- **MATERIAL FOR THIS EXERCISE**:
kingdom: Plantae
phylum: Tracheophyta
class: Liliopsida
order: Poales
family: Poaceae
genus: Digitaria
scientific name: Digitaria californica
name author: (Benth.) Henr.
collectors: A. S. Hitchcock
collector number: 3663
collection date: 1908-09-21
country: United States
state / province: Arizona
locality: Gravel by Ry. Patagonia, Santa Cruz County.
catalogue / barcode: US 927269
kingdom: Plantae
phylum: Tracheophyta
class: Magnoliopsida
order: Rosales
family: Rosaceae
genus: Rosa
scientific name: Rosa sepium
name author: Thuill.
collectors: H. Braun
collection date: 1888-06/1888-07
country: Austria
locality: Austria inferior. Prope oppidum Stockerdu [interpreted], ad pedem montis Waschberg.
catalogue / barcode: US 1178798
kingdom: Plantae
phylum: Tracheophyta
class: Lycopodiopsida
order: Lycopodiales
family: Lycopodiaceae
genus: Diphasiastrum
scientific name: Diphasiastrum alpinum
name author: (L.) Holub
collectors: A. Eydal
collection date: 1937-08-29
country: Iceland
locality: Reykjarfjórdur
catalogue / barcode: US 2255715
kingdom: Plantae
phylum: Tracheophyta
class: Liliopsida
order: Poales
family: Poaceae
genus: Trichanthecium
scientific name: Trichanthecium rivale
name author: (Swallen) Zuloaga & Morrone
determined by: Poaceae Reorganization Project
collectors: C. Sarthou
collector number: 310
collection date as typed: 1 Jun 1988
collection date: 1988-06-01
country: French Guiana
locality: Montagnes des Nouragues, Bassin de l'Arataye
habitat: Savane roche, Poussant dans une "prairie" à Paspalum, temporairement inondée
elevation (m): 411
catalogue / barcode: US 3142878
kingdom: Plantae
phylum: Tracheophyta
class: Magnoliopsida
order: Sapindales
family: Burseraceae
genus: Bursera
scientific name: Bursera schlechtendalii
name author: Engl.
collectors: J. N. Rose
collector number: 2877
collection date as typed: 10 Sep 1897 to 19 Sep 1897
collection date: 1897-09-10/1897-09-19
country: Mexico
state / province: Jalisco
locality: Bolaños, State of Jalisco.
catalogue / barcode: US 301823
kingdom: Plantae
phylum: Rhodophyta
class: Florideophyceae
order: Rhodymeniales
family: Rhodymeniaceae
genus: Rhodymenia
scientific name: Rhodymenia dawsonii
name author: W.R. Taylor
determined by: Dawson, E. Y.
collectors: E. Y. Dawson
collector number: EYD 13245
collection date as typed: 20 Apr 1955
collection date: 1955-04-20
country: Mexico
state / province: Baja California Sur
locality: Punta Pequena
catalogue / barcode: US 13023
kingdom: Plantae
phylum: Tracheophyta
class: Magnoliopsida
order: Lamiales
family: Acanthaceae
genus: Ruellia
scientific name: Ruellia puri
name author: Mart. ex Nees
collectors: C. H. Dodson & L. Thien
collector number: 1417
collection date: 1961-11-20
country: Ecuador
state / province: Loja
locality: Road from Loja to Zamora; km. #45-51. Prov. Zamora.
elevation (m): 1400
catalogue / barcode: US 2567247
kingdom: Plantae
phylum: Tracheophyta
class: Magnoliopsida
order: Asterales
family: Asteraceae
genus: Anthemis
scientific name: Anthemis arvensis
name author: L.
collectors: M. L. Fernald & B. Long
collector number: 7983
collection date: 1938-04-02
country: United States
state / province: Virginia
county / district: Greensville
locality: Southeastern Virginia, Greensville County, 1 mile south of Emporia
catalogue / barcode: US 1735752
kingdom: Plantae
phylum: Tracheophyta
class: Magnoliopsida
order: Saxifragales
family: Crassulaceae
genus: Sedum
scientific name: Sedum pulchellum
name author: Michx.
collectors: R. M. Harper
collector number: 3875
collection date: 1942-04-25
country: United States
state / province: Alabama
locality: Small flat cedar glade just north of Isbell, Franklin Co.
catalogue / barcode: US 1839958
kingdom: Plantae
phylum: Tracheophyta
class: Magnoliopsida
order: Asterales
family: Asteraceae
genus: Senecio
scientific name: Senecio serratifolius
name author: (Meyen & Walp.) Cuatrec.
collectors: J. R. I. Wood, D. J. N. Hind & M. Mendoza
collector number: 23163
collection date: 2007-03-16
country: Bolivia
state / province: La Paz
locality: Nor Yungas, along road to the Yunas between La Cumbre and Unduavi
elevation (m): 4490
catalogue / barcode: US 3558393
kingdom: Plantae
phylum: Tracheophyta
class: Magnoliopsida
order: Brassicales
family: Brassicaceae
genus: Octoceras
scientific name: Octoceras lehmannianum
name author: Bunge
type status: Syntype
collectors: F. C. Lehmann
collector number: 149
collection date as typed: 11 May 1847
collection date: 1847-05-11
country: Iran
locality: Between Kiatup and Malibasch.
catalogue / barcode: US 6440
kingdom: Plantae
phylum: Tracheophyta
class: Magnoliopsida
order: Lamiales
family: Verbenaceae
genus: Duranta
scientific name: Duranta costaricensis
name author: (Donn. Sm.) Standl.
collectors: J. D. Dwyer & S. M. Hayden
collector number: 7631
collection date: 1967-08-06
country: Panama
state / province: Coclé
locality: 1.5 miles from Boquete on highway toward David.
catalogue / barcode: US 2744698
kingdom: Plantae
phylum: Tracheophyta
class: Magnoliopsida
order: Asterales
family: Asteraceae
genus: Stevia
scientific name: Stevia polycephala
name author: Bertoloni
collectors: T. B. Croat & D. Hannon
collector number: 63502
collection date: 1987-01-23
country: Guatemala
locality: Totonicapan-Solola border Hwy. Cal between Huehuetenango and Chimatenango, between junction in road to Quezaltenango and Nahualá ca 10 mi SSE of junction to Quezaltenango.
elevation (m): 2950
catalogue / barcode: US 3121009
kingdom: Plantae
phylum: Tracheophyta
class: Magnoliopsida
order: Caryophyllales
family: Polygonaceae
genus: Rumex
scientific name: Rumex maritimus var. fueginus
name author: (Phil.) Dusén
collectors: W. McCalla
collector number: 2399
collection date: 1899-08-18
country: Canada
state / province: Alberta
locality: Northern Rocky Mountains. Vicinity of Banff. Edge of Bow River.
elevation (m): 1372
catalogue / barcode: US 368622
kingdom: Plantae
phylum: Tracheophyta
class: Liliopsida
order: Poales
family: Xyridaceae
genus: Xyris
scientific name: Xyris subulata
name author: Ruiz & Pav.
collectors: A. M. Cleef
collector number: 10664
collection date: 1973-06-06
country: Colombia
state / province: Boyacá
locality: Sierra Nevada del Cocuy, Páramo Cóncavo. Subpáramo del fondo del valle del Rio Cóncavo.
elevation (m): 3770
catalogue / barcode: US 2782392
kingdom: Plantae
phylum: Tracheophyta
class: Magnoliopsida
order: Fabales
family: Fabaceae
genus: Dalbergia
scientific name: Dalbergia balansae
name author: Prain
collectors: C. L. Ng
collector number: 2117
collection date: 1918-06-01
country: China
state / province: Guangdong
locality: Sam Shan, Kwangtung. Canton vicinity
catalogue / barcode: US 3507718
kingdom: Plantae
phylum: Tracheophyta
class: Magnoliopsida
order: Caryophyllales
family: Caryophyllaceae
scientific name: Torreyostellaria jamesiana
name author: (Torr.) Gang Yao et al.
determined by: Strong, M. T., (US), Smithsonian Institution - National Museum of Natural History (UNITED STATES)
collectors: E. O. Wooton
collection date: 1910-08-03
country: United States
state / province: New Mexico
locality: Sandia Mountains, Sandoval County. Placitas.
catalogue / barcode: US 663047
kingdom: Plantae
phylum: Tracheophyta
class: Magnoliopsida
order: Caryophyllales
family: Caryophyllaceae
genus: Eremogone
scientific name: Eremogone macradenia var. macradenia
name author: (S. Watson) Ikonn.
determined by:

- **WHAT IS NEEDED**:
Copy the rows above verbatim, everything from the line containing "order: Lycopodiales" down to the line containing "collectors: J. N. Rose", with both of those lines included.

- **EXERCISE RESPONSE**:
order: Lycopodiales
family: Lycopodiaceae
genus: Diphasiastrum
scientific name: Diphasiastrum alpinum
name author: (L.) Holub
collectors: A. Eydal
collection date: 1937-08-29
country: Iceland
locality: Reykjarfjórdur
catalogue / barcode: US 2255715
kingdom: Plantae
phylum: Tracheophyta
class: Liliopsida
order: Poales
family: Poaceae
genus: Trichanthecium
scientific name: Trichanthecium rivale
name author: (Swallen) Zuloaga & Morrone
determined by: Poaceae Reorganization Project
collectors: C. Sarthou
collector number: 310
collection date as typed: 1 Jun 1988
collection date: 1988-06-01
country: French Guiana
locality: Montagnes des Nouragues, Bassin de l'Arataye
habitat: Savane roche, Poussant dans une "prairie" à Paspalum, temporairement inondée
elevation (m): 411
catalogue / barcode: US 3142878
kingdom: Plantae
phylum: Tracheophyta
class: Magnoliopsida
order: Sapindales
family: Burseraceae
genus: Bursera
scientific name: Bursera schlechtendalii
name author: Engl.
collectors: J. N. Rose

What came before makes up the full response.